(Extracted page text data)
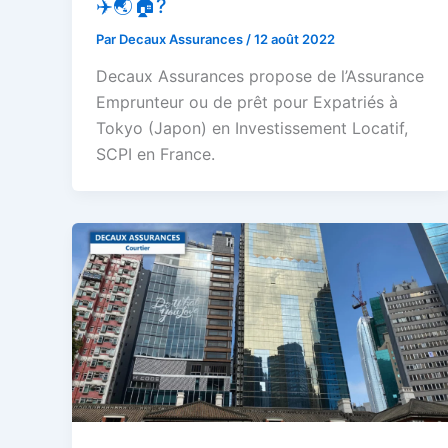
✈️🌏🏠?
Par
Decaux Assurances
/
12 août 2022
Decaux Assurances propose de l’Assurance
Emprunteur ou de prêt pour Expatriés à
Tokyo (Japon) en Investissement Locatif,
SCPI en France.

Problem to solve: Skip every picture and transcribe the data above exactly.

Output below:
✈️🌏🏠?
Par
Decaux Assurances
/
12 août 2022
Decaux Assurances propose de l’Assurance
Emprunteur ou de prêt pour Expatriés à
Tokyo (Japon) en Investissement Locatif,
SCPI en France.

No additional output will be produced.